1

I've been reading up and trying out various workflows with Wordpress/git. There's a number of options available and I've got a few workflows roughly modelled but no matter which one I choose there's always someone or something that'll lose out.

Workflow adopters

  1. Developers (competent, used to git)
  2. Designers (not used to git, but competent)
  3. "CMS users" (less competent)

Setup

This part isn't really subject to change unless a workflow is really, really worth it.

  1. Production server pulls from prod/master branch
  2. In house development server pulls latest from develop branch
  3. Unit tests are available that should be run before local push to server
  4. When develop receives a push and there's a new tag, automated tests run on the Dev server. If they pass, merge with production

Option A

  • All files stored in git
  • Database schema & content stored in git
  • use of local-config.php files for easy local deployment
  • disallow access to admin panel for live site on production and development server

Pros

  • all work done locally
  • easy to redeploy
  • everything is controlled by git for traceability
  • known working version (no auto updates to mess things up potentially)

Cons

  • minor edits to posts/pages have to be done via source control each time
  • non-devs may end up using this system more
  • merging a raw SQL file is problematic

Option B

  • All files stored in git
  • Database schema & content stored in git
  • use of local-config.php files for easy local deployment
  • disallow access to admin panel for live site on production only

Pros

  • mostly the same as Option A but changes to posts/content can now be done via Dev server
  • easier for less technical folks to understand
  • changes to Dev site db checked in by the server automatically every so often

Cons

  • losing traceability with commits as it'll just be a user "server" that committed a page content change
  • opening up potential to have people working on Dev server and skipping local
  • pain to manage

Option C

  • only templates/custom plugins stored in git
  • db backed up by other method (probably manually)
  • posts, pages, plugin installs, updates can be done live on the prod site (yuck)

Pros

  • most user friendly

Cons

  • least Dev friendly.
  • not quick and easy to redeploy
  • no idea if update to core breaks a test
  • no idea if an update to a plugin breaks stuff
  • users editing pages on the fly live

Is there any good happy medium or better way of working that I'm totally missing or is it a "suck it and see" job where we have to implement it, find the issues folks are having and fix those.

2

You have three types of data:

  • Source code,
  • Configuration,
  • Content.

The first two belong to a version control. This is what you need to rebuild the web application, i.e. get it to a working state after, for instance, your server crashes. This is also all you need to deploy the application to a different server in a different environment, or to run it on a developer machine. This data is created by developers, graphic artists, system administrators and DBAs—persons with technical skills in IT.

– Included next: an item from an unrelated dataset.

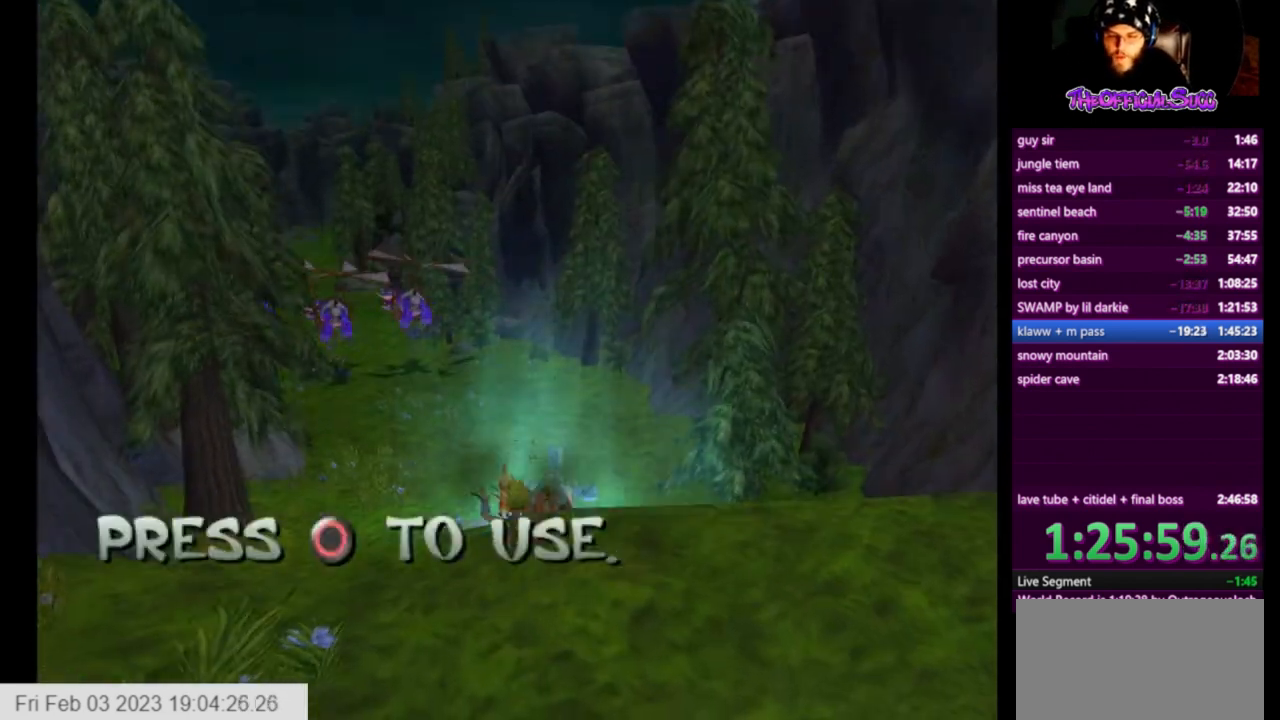
{"buttons": ["CROSS"], "left_stick": "center", "right_stick": "center", "events": [[42, "CIRCLE", "down"], [209, "CIRCLE", "up"], [209, "left_stick", "center"], [376, "CROSS", "down"]]}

Content, on the other hand, belongs to a database. There might be version control built into the application or the database, or the application may use a more usual version control system such as Git to track the changes to content. The content is created by end users—persons who are not expected to have technical skills in IT.

The storage and the versioning of content should be transparent to the end users. They are not expected to do svn commit, and even less to understand the difference between git commit and git push. In practice, such transparency is difficult to achieve: Google Docs got it right by versioning aggressively the smallest changes; SharePoint got it wrong by burdening the end users with the details: version numbers, exclusive locks, etc.

Another difference is the life cycle of the source code and configuration changes on one hand, and content changes on the other. It is expected for the content to be changed quickly. In order to change a page through CMS, a click on “Save” button was enough—the change was immediately in production. On other other hand, changes to source code and configuration had to pass through change control, code reviews, build, testing and deployment. In the past, up to six months could elapse between the moment where the change was suggested and when it finally appeared in production. With the advent of Agile and DevOps, the life cycle is much shorter, sometimes a few minutes only; still, usually, you don't submit content changes to Q&A or redeploy all the servers after the user fixes a typo (but if the typo is fixed by a developer, the story is very different).

This means that you don't need to have a single workflow for everyone. It's like choosing between asking both your developers and your users to use vi or emacs to write both code and documents, or to use Microsoft Word for both groups: the fact that both groups type some text to do their job is irrelevant; different needs require different tools. So keep the ordinary workflow for developers and designers, and let the CMS (or the database) manage versioning of content.